BUGÜNÜ YAŞAYIN, HER DETAYIYLA!
Büşra Bütün
busrabutun18@gmail.com

BUGÜNÜ YAŞAYIN, HER DETAYIYLA!

12 Mart 2023 Pazar 14:31 makaleler


Son zamanlarda sıkça aklıma gelen tek şey; John Lennon’un “Hayat, biz planlar yaparken başımıza gelenlerdir.” sözüdür.

Yarın hiç ölmeyecekmiş gibi yaşar ve ardı arkası kesilmez planlar yaparız. Hayaller kurar ve gerçekleşmesini bekleriz. Oysa bu gece yastığa başımıza koyduğumuzda yarın başımıza geleceklerden bihaberizdir.

Bizler A yolundan gitmeyi kafamıza koymuşken, hayat bize öyle oyunlar oynar ki; kendimizi bir anda B yolunda buluveririz. Geriye hayal de kalmaz, plan da…

Bir ay sonra çıkacağımız geziyi planlarken olmama ihtimali hiç aklımızdan geçmez.
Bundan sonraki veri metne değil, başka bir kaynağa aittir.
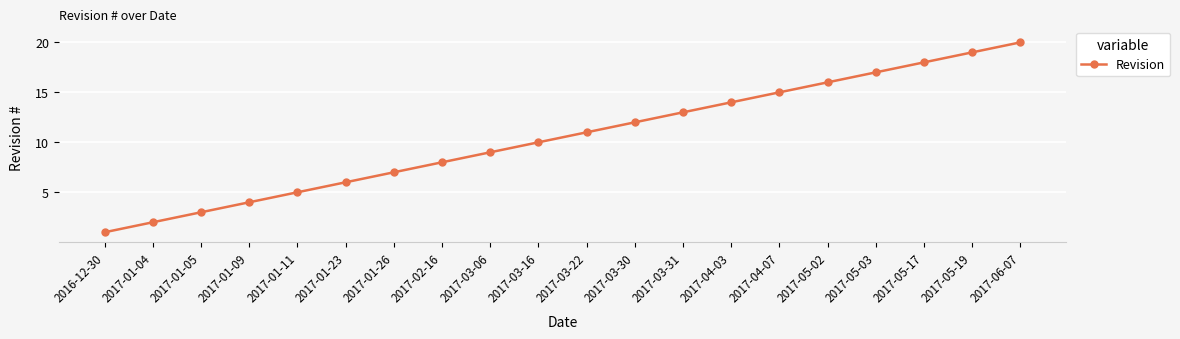

Between 2017-03-22 and 2017-02-16, which is larger?

2017-03-22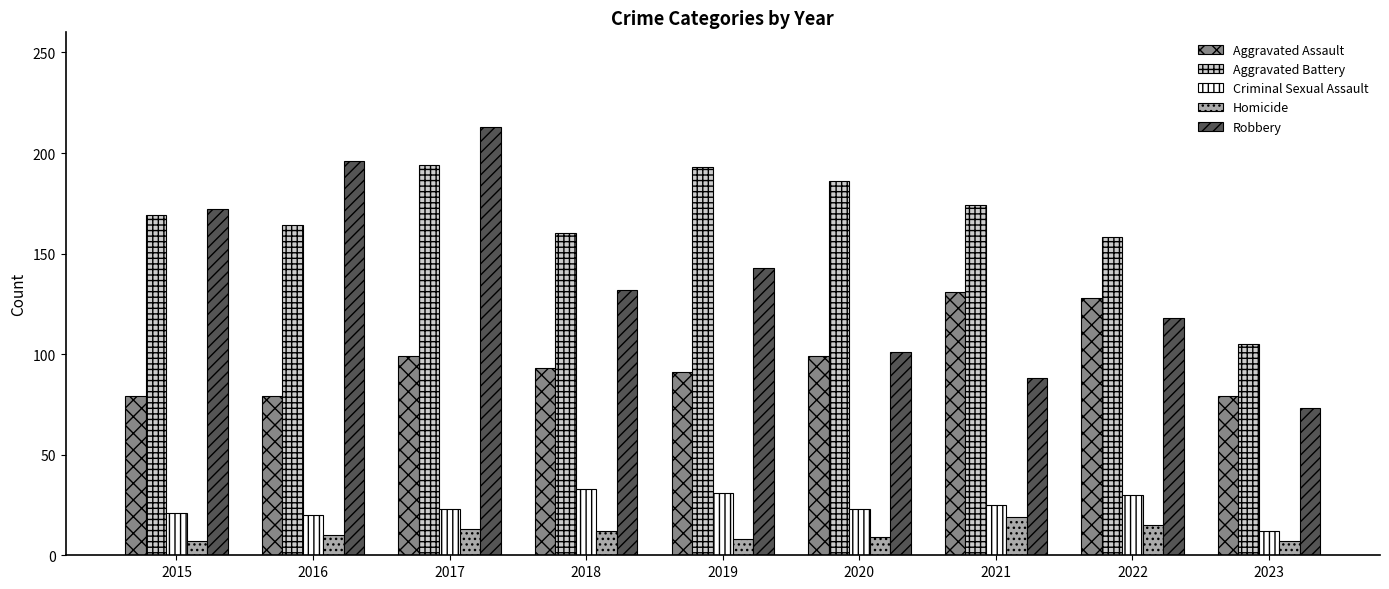

At which category does the chart reach its peak across all series?

2017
Oysa olacakları önceden görme yetimiz olsaydı, bugün olduğumuz yerde duruyor olabilir miydik?

Tıpkı 6 Şubatta olduğu gibi…

Sabah işe gidecek diye kıyafetlerini özenle hazırlayan genç bir kadının umudu, misafiri gelecek diye yaptığı hazırlıklarla gününü planlayan teyzenin neşesi, okullar açılıyor diye heyecandan uyuyamayan ve arkadaşlarını özleyen küçük bir çocuğun hayalinde kaybolduk hepimiz.

Özür dileyemeden yitirilen canlar, kırgın ayrılan kalpler, son kez sarılamadan kopan bedenler…

O gün sabah olmadı, o gün saatler durdu, o gün hayaller yerle bir oldu.

Oysa ne kadar umutluydu herkes, ne kadar hevesliydi ertesi güne uyanacağına…

Sadece yaşayan öğrenmedi yarın olmama ihtimalini, hepimiz öğrendik. Hepimiz durduk, hepimiz şahit olduk her şeyin boş olduğuna. Bırakın yarını, bugünü yaşarken bile tereddüt eder olduk. Yürürken, yatarken, yemek yerken…

Bir dakika sonramızı planlamak yerine endişe kapladı hepimizin yüreğini. Duygular karmaşıklaştı, hislerimizi kaybettik.

Şimdi aradan günler geçti, sonra aylar geçecek belki yıllar…

Ama bir şey hiç değişmeyecek!

Bizi korkutan gelecek endişesi ve hayal kurarken bile içine kapılıp gittiğimiz korku…

Nefes almak ne büyük bir nimetse onu bile belki yeni kavrar olduk, dün fark etmediğimiz tüm detaylara farklı gözle bakar olduk. Ama elden ne gelir ki?

Kadere inanan ve ondan beslenen hiçbir beden, olması gerekeni değil olmaması gerekenin önüne geçemeyeceğini anlamış oldu. Toplumsal yargıların üstümüzde bıraktığı baskıya değil, ebedi yaşamın baskısına teslim oldu.

Şimdi ne mi olacak?

Hiçbir şey…

Bizler yaşamaya devam edeceğiz ve yarının bizlere hayırlarla gelmesi için dua edeceğiz. Hayal kurmaktan vazgeçmeyeceğiz, planlar yapmaya devam edeceğiz. Hayatın bizim için kurduklarından bihaber…

Ama yine de umutsuz olmayacağız, hep inanıp dua edeceğiz. Kalanlara ve elimizdekilere sahip çıkıp onların değerini bileceğiz.

Ne korkuyla yaşayabiliriz ne de umursamazlıkla!

Her şeyin dozunu kendimiz belirleyeceğiz ve hayata sıkı sıkı tutunacağız. Belki de yarın yeniden güneş açar. Belki yarın yeniden ısınırız. Belki de yarın hemen yanıbaşımızdadır.

Belki yarın yeniden yaşamaya başlarız. Nefes alıyorsak bir sebebi var, unutmayın.

Kalp kırmayın, bugünün işini yarına bırakmayın ve sözleyeceklerinizden korkmadan dile getirin. Sonraya bıraktığımız şeyleri sonra yapamayabiliriz.